February 4, 2011

Playing our Song

The Instruments of Communion provide background music for the real life of the Anglican Communion. 

Tobias Stanislas Haller BSG

9 comments:

John B. Chilton said...

Good one.

But the bigger question is, who is playing the instruments of communion?

June Butler said...

Pardon me, Tobias, but sometimes the sound is more like cacophony than music. :-)

Tobias Stanislas Haller BSG said...

Erik Satie once said that dinner music should never interfere with the sounds of knives and forks. We need more of what he called "furniture music" from the Instruments.

WSJM said...

Furniture music is better than elevator music.

June Butler said...

Bill, you stole my Muzak line.

Perhaps, to be a bit more au courant, we may speak of the music that you hear between punching numbers into your phone while awaiting something that's called "Customer Service", which provides little service except for finger exercise or voice exercise in shouting answers to to a disembodied voice.

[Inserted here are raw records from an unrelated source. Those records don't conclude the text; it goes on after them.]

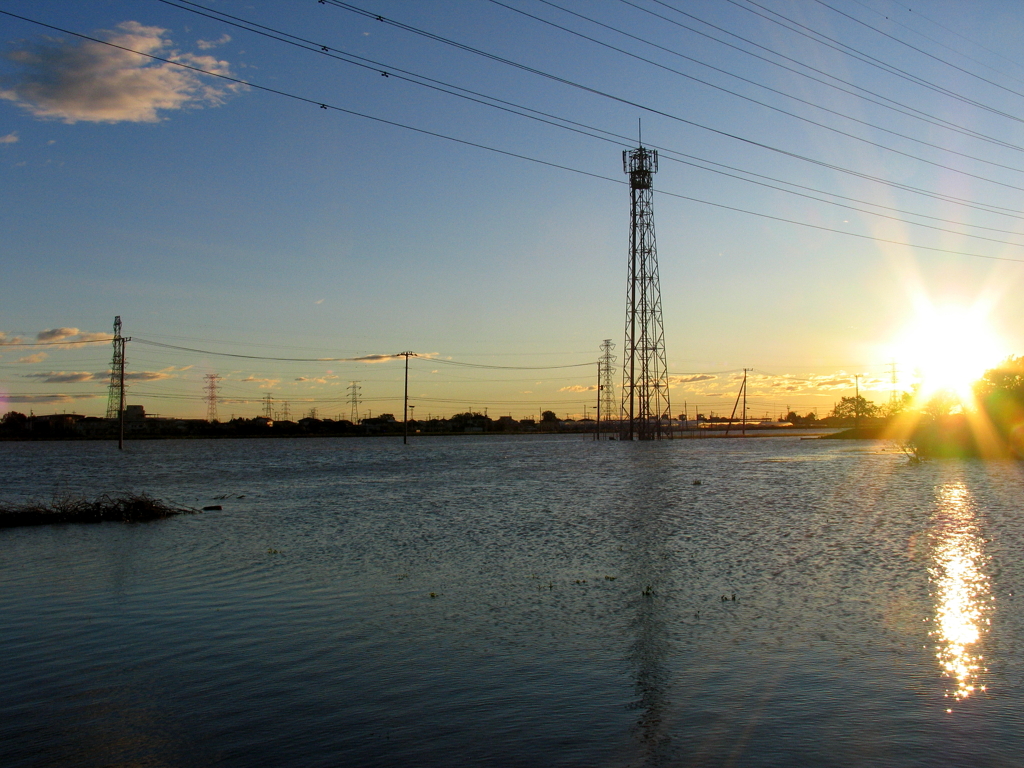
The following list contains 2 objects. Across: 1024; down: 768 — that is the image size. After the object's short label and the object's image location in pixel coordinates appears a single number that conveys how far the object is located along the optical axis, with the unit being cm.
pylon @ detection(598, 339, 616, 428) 16425
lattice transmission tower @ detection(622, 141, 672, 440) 9988
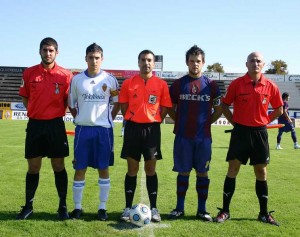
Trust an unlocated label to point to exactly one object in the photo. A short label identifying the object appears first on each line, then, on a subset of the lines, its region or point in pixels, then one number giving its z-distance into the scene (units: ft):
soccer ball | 14.08
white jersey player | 14.84
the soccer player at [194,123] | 15.28
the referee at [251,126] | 15.14
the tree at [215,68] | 224.53
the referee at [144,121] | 14.96
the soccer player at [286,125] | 42.93
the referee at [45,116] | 14.92
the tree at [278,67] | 215.31
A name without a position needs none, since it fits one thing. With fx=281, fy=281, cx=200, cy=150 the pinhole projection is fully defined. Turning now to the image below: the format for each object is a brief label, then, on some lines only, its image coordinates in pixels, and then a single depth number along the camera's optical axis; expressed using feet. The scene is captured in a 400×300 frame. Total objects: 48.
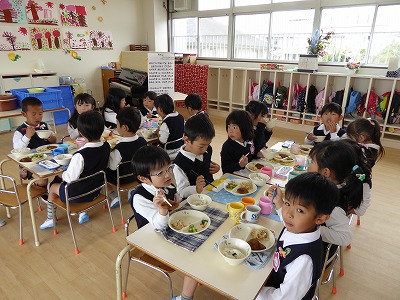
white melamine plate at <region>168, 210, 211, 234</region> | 4.67
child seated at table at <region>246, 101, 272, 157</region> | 9.07
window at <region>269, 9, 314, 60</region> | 18.79
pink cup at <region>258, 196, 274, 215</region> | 5.16
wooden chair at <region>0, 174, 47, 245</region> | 7.55
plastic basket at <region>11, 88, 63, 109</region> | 16.15
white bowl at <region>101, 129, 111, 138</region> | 10.05
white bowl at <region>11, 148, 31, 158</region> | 8.12
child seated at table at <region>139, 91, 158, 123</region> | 13.04
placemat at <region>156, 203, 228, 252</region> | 4.26
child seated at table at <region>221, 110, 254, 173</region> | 7.56
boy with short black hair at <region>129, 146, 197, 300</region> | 5.03
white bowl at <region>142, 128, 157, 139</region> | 10.48
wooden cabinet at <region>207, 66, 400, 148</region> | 16.35
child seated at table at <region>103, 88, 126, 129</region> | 11.87
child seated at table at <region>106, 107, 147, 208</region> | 8.43
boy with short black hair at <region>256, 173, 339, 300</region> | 3.67
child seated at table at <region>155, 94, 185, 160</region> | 10.37
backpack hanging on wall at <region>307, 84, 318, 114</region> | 18.12
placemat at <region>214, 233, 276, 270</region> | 3.91
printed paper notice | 15.29
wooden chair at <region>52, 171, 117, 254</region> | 7.14
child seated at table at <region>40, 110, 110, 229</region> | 7.14
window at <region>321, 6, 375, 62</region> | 16.81
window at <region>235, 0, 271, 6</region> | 20.04
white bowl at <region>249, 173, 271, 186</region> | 6.26
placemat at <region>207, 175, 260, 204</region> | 5.64
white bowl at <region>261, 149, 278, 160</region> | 8.13
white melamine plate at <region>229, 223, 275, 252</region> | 4.41
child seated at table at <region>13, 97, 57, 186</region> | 8.90
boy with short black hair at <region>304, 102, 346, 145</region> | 9.55
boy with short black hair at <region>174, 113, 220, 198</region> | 6.24
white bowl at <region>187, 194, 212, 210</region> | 5.23
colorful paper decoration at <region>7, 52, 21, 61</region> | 18.10
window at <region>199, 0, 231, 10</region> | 21.93
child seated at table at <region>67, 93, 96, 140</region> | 10.82
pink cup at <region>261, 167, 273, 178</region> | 6.81
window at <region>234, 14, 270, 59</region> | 20.81
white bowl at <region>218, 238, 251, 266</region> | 3.90
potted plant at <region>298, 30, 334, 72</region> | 17.26
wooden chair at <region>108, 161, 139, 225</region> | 8.20
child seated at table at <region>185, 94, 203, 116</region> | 11.43
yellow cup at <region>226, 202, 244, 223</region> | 4.85
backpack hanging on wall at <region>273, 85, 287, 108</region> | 19.36
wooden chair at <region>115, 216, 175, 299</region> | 4.33
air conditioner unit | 23.77
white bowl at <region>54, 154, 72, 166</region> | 7.44
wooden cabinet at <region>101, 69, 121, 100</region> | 22.15
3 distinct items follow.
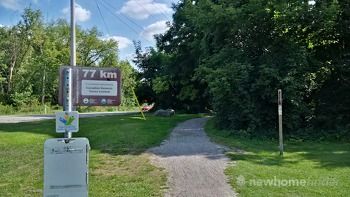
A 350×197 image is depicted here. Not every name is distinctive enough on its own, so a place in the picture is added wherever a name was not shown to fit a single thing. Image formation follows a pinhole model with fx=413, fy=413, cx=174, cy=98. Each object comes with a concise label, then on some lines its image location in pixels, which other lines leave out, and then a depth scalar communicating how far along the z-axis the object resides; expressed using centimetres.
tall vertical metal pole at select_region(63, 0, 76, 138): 452
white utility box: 473
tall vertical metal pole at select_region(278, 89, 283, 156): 1138
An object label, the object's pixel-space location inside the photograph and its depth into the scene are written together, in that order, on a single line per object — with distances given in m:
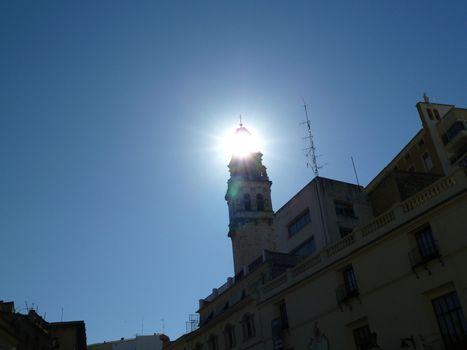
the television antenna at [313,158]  41.45
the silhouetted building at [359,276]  22.75
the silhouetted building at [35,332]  28.81
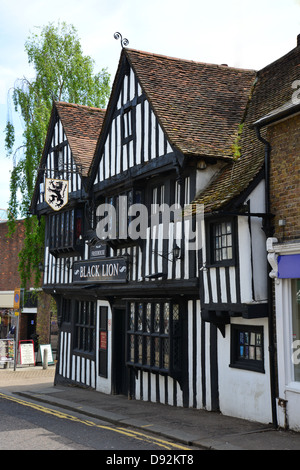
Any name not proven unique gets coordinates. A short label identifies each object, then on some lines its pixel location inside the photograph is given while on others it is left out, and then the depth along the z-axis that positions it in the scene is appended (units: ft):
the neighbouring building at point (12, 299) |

...thus taking your thread a tad off topic. Sorry, Tobias.

Tobias Stanislas Haller BSG said...

I was thinking of a band continuing to play long after the dancers have sat down to dinner.

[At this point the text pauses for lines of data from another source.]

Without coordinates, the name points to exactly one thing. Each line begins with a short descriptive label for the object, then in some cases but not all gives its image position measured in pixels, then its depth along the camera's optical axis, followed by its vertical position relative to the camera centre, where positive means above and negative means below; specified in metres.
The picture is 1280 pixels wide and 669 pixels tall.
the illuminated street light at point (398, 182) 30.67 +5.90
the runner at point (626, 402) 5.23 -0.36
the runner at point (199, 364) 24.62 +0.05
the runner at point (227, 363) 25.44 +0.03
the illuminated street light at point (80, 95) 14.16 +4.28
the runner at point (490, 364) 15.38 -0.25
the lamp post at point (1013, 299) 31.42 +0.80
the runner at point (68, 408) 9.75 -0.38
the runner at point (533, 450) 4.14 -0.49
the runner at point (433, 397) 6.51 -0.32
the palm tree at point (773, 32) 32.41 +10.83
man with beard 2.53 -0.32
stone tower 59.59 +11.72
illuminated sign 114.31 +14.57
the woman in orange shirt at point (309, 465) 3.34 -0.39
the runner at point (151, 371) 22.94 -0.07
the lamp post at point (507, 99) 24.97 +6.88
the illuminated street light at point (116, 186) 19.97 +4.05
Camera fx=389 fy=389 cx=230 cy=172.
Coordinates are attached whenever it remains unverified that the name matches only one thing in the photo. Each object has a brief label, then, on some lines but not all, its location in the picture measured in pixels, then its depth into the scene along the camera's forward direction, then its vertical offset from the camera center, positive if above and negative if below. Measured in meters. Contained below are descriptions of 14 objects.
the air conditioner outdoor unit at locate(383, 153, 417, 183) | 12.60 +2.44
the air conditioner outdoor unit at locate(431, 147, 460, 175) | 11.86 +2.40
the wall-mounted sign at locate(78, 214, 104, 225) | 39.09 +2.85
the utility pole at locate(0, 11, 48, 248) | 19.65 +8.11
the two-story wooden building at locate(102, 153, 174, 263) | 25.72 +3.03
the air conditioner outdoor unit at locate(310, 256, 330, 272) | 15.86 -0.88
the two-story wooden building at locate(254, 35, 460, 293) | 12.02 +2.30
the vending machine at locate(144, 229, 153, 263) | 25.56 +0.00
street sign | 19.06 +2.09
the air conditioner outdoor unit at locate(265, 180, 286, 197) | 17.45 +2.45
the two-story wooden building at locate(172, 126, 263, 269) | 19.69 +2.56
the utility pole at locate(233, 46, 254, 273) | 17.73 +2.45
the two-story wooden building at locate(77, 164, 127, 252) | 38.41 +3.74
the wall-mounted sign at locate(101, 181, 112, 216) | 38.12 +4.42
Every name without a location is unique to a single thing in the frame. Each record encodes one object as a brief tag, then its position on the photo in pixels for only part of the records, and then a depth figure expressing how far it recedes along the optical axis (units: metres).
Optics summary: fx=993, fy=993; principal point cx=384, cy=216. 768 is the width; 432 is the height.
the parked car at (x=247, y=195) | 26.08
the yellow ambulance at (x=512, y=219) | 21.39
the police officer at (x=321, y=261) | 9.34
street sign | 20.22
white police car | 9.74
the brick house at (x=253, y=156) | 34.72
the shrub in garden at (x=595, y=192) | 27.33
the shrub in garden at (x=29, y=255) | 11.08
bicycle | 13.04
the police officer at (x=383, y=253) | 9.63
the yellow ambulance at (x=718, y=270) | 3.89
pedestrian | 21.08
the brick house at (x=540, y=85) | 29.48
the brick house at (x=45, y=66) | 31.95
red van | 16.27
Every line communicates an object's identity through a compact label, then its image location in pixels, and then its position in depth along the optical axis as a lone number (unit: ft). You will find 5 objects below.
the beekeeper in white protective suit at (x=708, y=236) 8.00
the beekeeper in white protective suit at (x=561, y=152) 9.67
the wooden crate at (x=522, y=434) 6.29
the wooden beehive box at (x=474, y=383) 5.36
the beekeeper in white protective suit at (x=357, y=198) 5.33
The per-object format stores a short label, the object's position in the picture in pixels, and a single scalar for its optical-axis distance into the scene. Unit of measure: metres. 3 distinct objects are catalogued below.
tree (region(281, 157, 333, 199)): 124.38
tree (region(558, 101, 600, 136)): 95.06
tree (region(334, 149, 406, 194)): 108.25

The real and vibrant life of the Communion, diminished as it is to the extent some have chosen to walk apart, continues to go on, whether primates meet, Lambeth confers, the Anglican council consults, or Canterbury focuses unity. And if the communion continues to exist in spite of the instruments, then they aren't really instrumental except as backup players...

Brother David said...

An ensemble is reported to have played the final hours of the Titanic.

WSJM said...

Dah-veed -- Yes, actually the phrase "rearranging the deck chairs" had crossed my mind!

MarkBrunson said...

The instruments are badly out of tune, and the music hardly fits the scene.